● Text passage
··········
# Had the weirdest encounter just now



## Protech (Sep 22, 2008)

So I'm closing up the shop and right as I'm closing the door I was approached by two latino guys. They said they wanted to buy scrap copper, brass and pvc from me. They offered me $3/lb for brass. Now this is much higher than what scrap yards are paying right now around here so I found that suspicious. He kept asking if he could come in and see what I have. I told him no. I told him if he wants to come back tomorrow around 10 AM I could gather it up and we could work out a deal.

My thoughts are this is some kind of scam.

1. They are just trying to case the joint and are planning on robbing the place.
2. They are planning on paying with counterfeit money.

Thoughts?


----------



## Plumbbum0203 (Dec 14, 2011)

This happened at our old shop. They wanted to look around and see if we had anything. I think there is something going on with scrap in mexico. These guys were mexican as well. This was in st louis mo.


----------



## jmc12185 (Aug 27, 2013)

What's the scrap prices these days for PVC?? Lol. Sounds like a scam.

Sent from my iPhone using PlumbingZone


----------



## Hoosier Plumber (Nov 28, 2013)

They were trying to lure you inside so they could rob you at worst and casing the joint most likely.


----------



## CaberTosser (Mar 7, 2013)

Answer "I already have an arrangement with a place where I bring my scrap. The money they pay me keeps me well-stocked with ammunition"


Encounters like that make you want to wheel back around the block once or twice on your way home; and getting a plate # and vehicle description if you can.


----------



## PLUMBER_BILL (Oct 23, 2009)

Protech said:


> So I'm closing up the shop and right as I'm closing the door I was approached by two latino guys.<snip>
> 
> Call the police tell them about the encounter ... Maybe a sting is in order ...
> 
> Maybe the police should stake out your shop. If their thought is to steal scrap -- what's next tools, truck?


----------



## sycamorebob (Sep 2, 2012)

If I asked them to come back tomorrow, I would tell them I will need to make copies of their driver license. I would get the tag number and let them see me do it.


----------



## boatcaptplumber (Jan 27, 2012)

thanks but no thanks.


----------



## ironandfire (Oct 9, 2008)

I think this was brought up here before.


----------



## plumberpro (Jan 1, 2013)

I had that also so I asked the guy why they wanted it so bad turns out they melt it down and make jewelry and sell it at craft shows and such


----------



## Phat Cat (Apr 1, 2009)

Unless you were closing early, sounds like trouble showing up at quitting time when an owner is more likely to be alone.


----------



## Shoot'N'Plumber (Apr 27, 2013)
··········
● Directive
Rewrite the stretch of the thread from "## Phat Cat" through "(Apr 27, 2013)", renaming "quitting time" as "closing time" wherever it occurs. The lines that come next are separate material, unrelated to the thread above.
··········
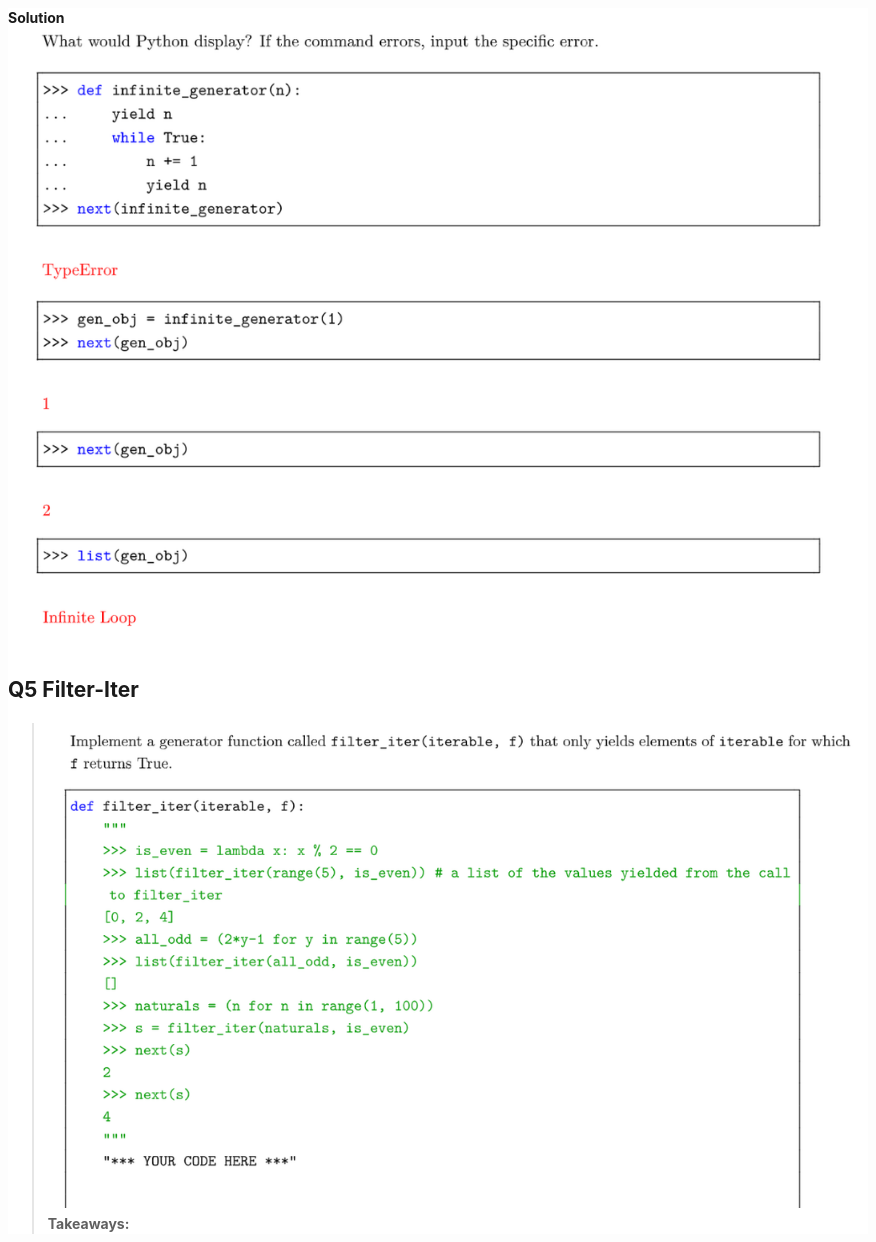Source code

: **Solution**![image.png](./Discussion_06__Mutability__Iterators__Generators.assets/20230302_1015424645.png)


## Q5 Filter-Iter
> ![image.png](./Discussion_06__Mutability__Iterators__Generators.assets/20230302_1015428390.png)
> **Takeaways:**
··········
● Completed exercise
## Phat Cat (Apr 1, 2009)

Unless you were closing early, sounds like trouble showing up at closing time when an owner is more likely to be alone.


----------



## Shoot'N'Plumber (Apr 27, 2013)